Spring break over: UT coach Butch Jones wants to see more from his Vols

photo Tennessee linebacker Curt Maggitt listens to amplified music while warming up during the NCAA college football team's first spring practice of the season, Friday, March 7, 2014.

KNOXVILLE - With a week off from school and football during Tennessee's spring break last week, Jason Croom joined fellow receiver Josh Smith and his family for a trip to Florida that included his first deep-sea fishing venture.

The trek was fruitful, and Croom said after the Volunteers returned to practice Tuesday that the biggest fish he landed was an amberjack, and he has the picture to prove it.

There was just one problem, though.

"I don't eat fish," Croom said. "I'm allergic."

The fun in the sun and family time are now over for the Vols, who have a three-week run of practices leading up to the Orange and White Game in Neyland Stadium on April 12, and second-year coach Butch Jones was clear in wanting more from his young team than it showed in the five pre-break practices.

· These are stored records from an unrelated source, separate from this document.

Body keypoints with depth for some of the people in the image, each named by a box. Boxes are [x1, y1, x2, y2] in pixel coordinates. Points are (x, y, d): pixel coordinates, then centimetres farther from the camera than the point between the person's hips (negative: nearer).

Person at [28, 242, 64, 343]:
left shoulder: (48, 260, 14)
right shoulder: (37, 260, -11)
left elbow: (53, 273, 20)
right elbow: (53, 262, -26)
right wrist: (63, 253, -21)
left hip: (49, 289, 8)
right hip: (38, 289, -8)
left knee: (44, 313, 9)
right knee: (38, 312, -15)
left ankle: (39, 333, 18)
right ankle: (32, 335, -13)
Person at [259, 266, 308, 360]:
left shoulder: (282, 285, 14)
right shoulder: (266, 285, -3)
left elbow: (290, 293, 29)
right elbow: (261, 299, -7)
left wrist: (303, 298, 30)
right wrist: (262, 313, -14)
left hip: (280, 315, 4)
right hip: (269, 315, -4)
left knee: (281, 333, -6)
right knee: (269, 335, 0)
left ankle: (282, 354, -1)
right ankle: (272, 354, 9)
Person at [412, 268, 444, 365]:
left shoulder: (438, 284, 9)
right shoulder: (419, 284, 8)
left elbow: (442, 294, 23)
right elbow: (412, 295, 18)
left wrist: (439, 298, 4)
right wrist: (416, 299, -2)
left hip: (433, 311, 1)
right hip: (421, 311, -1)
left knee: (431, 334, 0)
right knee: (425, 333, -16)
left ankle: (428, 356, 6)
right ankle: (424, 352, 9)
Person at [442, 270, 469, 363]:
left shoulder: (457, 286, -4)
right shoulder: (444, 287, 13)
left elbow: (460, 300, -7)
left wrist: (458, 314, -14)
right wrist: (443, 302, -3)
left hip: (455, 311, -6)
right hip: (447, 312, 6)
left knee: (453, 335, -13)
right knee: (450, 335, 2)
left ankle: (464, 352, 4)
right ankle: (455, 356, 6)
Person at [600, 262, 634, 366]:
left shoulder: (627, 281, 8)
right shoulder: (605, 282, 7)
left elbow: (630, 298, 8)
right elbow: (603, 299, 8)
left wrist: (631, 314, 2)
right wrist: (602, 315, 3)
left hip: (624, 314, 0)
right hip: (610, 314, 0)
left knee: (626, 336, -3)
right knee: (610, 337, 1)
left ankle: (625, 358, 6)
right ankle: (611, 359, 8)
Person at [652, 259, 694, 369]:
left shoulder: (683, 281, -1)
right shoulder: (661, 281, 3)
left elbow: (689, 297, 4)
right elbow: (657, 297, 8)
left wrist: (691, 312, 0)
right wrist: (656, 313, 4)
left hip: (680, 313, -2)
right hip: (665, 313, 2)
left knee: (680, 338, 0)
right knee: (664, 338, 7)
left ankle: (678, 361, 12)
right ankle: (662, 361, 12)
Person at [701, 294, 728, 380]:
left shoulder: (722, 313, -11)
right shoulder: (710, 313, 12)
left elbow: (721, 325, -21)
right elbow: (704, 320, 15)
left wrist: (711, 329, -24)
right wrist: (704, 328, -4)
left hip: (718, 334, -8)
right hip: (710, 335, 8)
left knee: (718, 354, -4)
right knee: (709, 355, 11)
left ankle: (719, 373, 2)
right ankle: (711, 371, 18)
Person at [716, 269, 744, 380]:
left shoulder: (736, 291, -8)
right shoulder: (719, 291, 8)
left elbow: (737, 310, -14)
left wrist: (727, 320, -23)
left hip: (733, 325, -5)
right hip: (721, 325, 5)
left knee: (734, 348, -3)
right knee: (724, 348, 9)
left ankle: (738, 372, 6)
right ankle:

Jones said following Tuesday's indoor practice that he was "not pleased" in the team's deficiencies at his desired style of play in the initial spring practices and noted that Monday's team meeting was "very long" as the Vols went over their first scrimmage and set the tone for the rest of spring.

"That's going to happen with a young football team," he said. "Everyone has to understand, I mean, you're replacing your interiors, both in the offensive line and defensive line. You're basically brand new at wide receiver, a couple of new running backs. We don't know who our quarterback's going to be right now. Some new faces in the back end.

"We're a new football team. It's our style of play. It's our daily approach. It's our mentality. It's our toughness. We're not going to win games on talent alone. We're not there yet. We're not just going to show up and win football games. We're going to win on our style of play, and our players understand that, but we have to live it every day."

Jones called Tuesday's session the "most physical" of spring, and defensive end Jordan Williams backed up those words.

"He was hard on us, especially after the last scrimmage," the senior said. "I feel like the biggest thing we needed to work on was our effort and our outward focus. I feel like today, that's what I was focused on the most, and I feel like we definitely improved on that."

Like many of his teammates, Williams returned to his hometown -- Gainesville, Fla., in his case -- to spend some time with family while also mixing in some workouts to maintain their conditioning, knowing to what they were returning.

Croom, Williams and linebacker/defensive end Curt Maggitt all said they welcomed the week off from practices.

"I think it's good," Maggitt said. "You get to go hard for five or six practices; then you get to give your body a break. Then you get to come back and go hard again, so it's not so much banging on your body. You can relax mentally and physically a little bit but still stay in it."

Maggitt took Vols' All-SEC linebacker A.J. Johnson with him to West Palm Beach in Florida, where they mixed home-cooked meals by Maggitt's father with time on the beach and workouts at Dwyer High School, Maggitt's alma mater.

"It's just being mature as a football player and knowing the expectation and knowing what you're getting back into when you get back to school," Maggitt said. "We know we can go to the beach and hang out a little bit, but we know at the end of the day we have to be back up here ready to go as leaders of the team."

Jones himself got away for a little while by spending some time with his wife, Barb, and three sons in Florida. The Joneses went to Universal Studios and watched some of the NCAA basketball tournament. After returning to Knoxville later in the week, Jones was in Raleigh, N.C., on Sunday night to watch the hoop Vols beat Mercer to clinch a Sweet 16 trip.

On Monday, though, it was back to business, including a hefty review of "the good, the bad and the indifferent" of the pre-break scrimmage.

"Everyone was back on time on Sunday," Jones said. "That was great to see. I liked our approach on Monday, but Tuesday, we had to get back into the rhythm, and the big I wanted to see was retention. How did we retain the information we had in the first five? I thought for the most part, our players did a very good job of the retention.

"Now, again, it's the small details that it takes and being in football shape."

And the demands of the coaching staff only will increase as the Vols settle back into a practice groove.

"I'd like to stay in the whole time, but it is good to get your mind off it a little bit," Williams said. "It's a lot of stuff flying around and a lot of stuff on your mind and why kids get stressed. I feel like it's definitely good for the newcomers to have that week off, but we definitely can't let that affect us going into these next seven practices.

"We've just got to build on each practice."